Imagine this: you’re running a childcare center for toddlers and you have way too much to do every single day. Cooking, cleaning, checking up on the kids, and always keeping an eye on them to make sure they stay safe. The truth is, the childcare association has given you way too many kids to take care of, and when a problem inevitably arises, people blame you. But at least you try your best.
Then one day, the childcare association says that they want to add some babies to the facility. And not only that, they expect the number of babies to grow over time. “Who will watch and take care of the babies?” you ask. They say, “We expect you to. Is that a problem?”
Yes, it is absolutely a problem! You will find any manner of excuse to prevent this whole baby idea from occurring. You might point out that babies don’t know what they’re doing and could hurt themselves, or worse, could hurt others. You challenge the association: “Do you really want to be responsible when these babies hurt someone?”

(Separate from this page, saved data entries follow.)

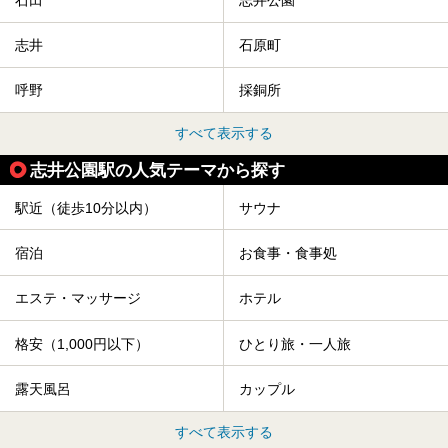
石田
志井公園
志井
石原町
呼野
採銅所
すべて表示する
志井公園駅の人気テーマから探す
駅近（徒歩10分以内）
サウナ
宿泊
お食事・食事処
エステ・マッサージ
ホテル
格安（1,000円以下）
ひとり旅・一人旅
露天風呂
カップル
すべて表示する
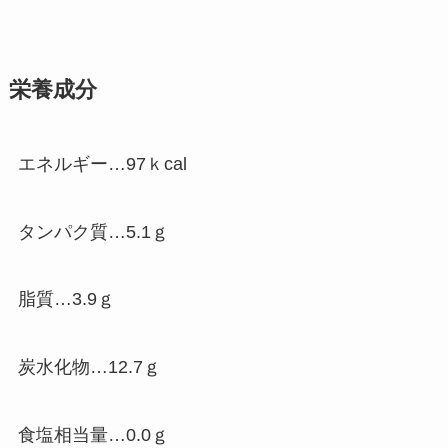
栄養成分
エネルギー…97ｋcal
タンパク質…5.1ｇ
脂質…3.9ｇ
炭水化物…12.7ｇ
食塩相当量…0.0ｇ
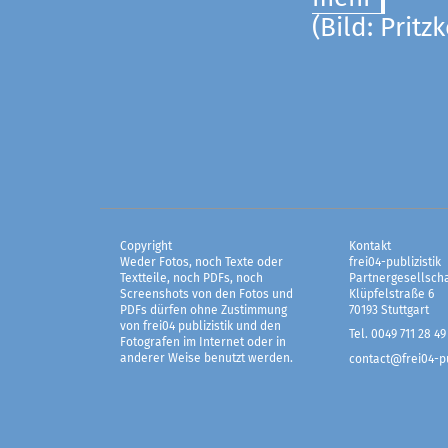
(Bild: Pritz
Copyright
Kontakt
Weder Fotos, noch Texte oder
frei04-publizistik
Textteile, noch PDFs, noch
Partnergesellscha
Screenshots von den Fotos und
Klüpfelstraße 6
PDFs dürfen ohne Zustimmung
70193 Stuttgart
von frei04 publizistik und den
Tel. 0049 711 28 49
Fotografen im Internet oder in
anderer Weise benutzt werden.
contact@frei04-pu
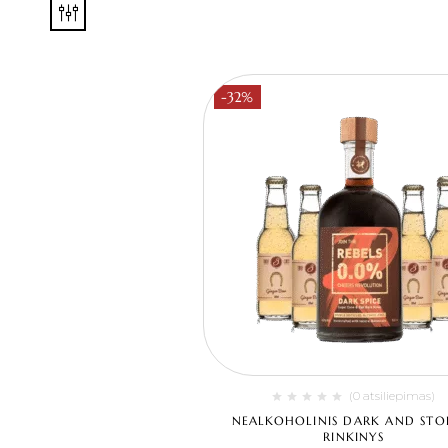
-32%
(0 atsiliepimas)
NEALKOHOLINIS DARK AND ST
RINKINYS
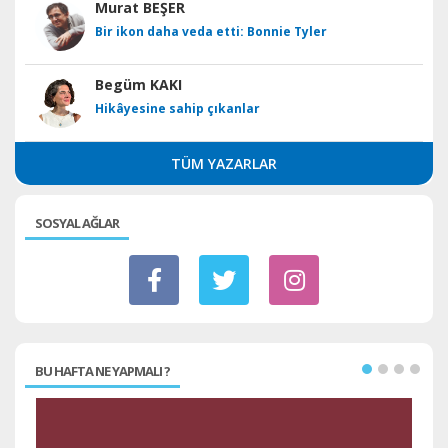
Murat BEŞER
Bir ikon daha veda etti: Bonnie Tyler
Begüm KAKI
Hikâyesine sahip çıkanlar
TÜM YAZARLAR
SOSYAL AĞLAR
BU HAFTA NE YAPMALI ?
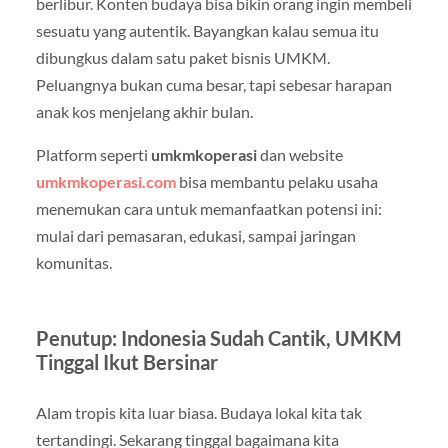
berlibur. Konten budaya bisa bikin orang ingin membeli
sesuatu yang autentik. Bayangkan kalau semua itu
dibungkus dalam satu paket bisnis UMKM.
Peluangnya bukan cuma besar, tapi sebesar harapan
anak kos menjelang akhir bulan.
Platform seperti
umkmkoperasi
dan website
umkmkoperasi.com
bisa membantu pelaku usaha
menemukan cara untuk memanfaatkan potensi ini:
mulai dari pemasaran, edukasi, sampai jaringan
komunitas.
Penutup: Indonesia Sudah Cantik, UMKM
Tinggal Ikut Bersinar
Alam tropis kita luar biasa. Budaya lokal kita tak
tertandingi. Sekarang tinggal bagaimana kita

As a result, everyone starts to realize that you really hate babies. But truthfully, you really want them to have access to childcare, and you know that they are unlikely to hurt anyone. After all, child development is what you do — you want them to have a supportive environment where they can grow and succeed. What you really hate is the idea that you’re going to have be responsible for every one of these newcomers. Your impossible job is about to get even more impossible.
Cottage food operations often get frustrated by health (or ag) departments: they can be slow, uncommunicative, and sometimes downright unfriendly toward CFOs. They often offer little to no online resources about the cottage food law, and when someone calls them to ask for more info, they may not even be familiar with it! As a result, some people complain about the government, claiming that they don’t do anything.
Most health departments are supposed to inspect every single food establishment in their area once a year (sometimes more often), and that is only one of their responsibilities. They have no budget to increase their staff. In reality, many departments can’t even get around to all of their inspections in one year, or they have to cut corners.
Just think about it: a health inspector is already behind schedule and they’re figuring out when they can inspect yet another restaurant that grosses $30K of food sales each week. And then you come along with your business idea to sell cupcakes at the farmers market this summer. On one hand, it’s their job to answer your questions and approve you; on another, they have bigger fish to fry.
Learning A Lesson From Idaho
After communicating with a food safety expert in Idaho, it seems that the Idaho health districts know that low-risk (cottage) foods are safe. For years, they have been allowing these foods to be sold at farmers markets with very little government intervention. Earlier this year, a bill was drafted to codify their longtime practice and make it a law, which they supported.
That’s when the NWFPA stepped in to express their concern about the new bill. They stated that it was too unrestricted and suggested that CFO registration, inspection, and training be implemented, like other states. And by “other states”, they probably meant Idaho’s neighbor, Washington, which has one of the most restrictive cottage food laws in the country — the NWFPA was also involved in the implementation of that law. They probably didn’t mean another Idaho neighbor, Wyoming, which doesn’t even restrict direct sales of high-risk foods.
Due to the NWFPA’s recommendations, the original bill was replaced with a new one that had all of these requirements added, but without any additional resources to help the health districts enact them. Consequently, the Idaho Department of Health and Welfare dropped their support and instead opposed the bill. The health districts wanted people to directly sell their low-risk homemade foods, but they knew that they didn’t have the resources to manage registration and inspection for even more businesses, nor did they deem that necessary anyway.
It’s no wonder that health departments openly oppose cottage food bills before they get passed. Many have even made registration overly burdensome to discourage people from using a cottage food law. And in the states that allow it, some departments have simply disallowed CFOs in their area altogether.
Health departments don’t need to have the responsibility of managing low-risk foods. Their job is to protect the public health, but cottage foods are, by their very nature, already safe to being with. Although the health department should be available to respond to food safety concerns, problems in this industry are exceedingly rare… I still have not heard of one health complaint against any CFO in the country.
In an ideal world, selling low-risk, homemade food wouldn’t require any intervention from the health department. But for the time being, the health or ag dept is something most CFOs have to deal with. At the very least, maybe we can understand some of their frustrations and bring a little bit of patience and possibility into their impossible workday.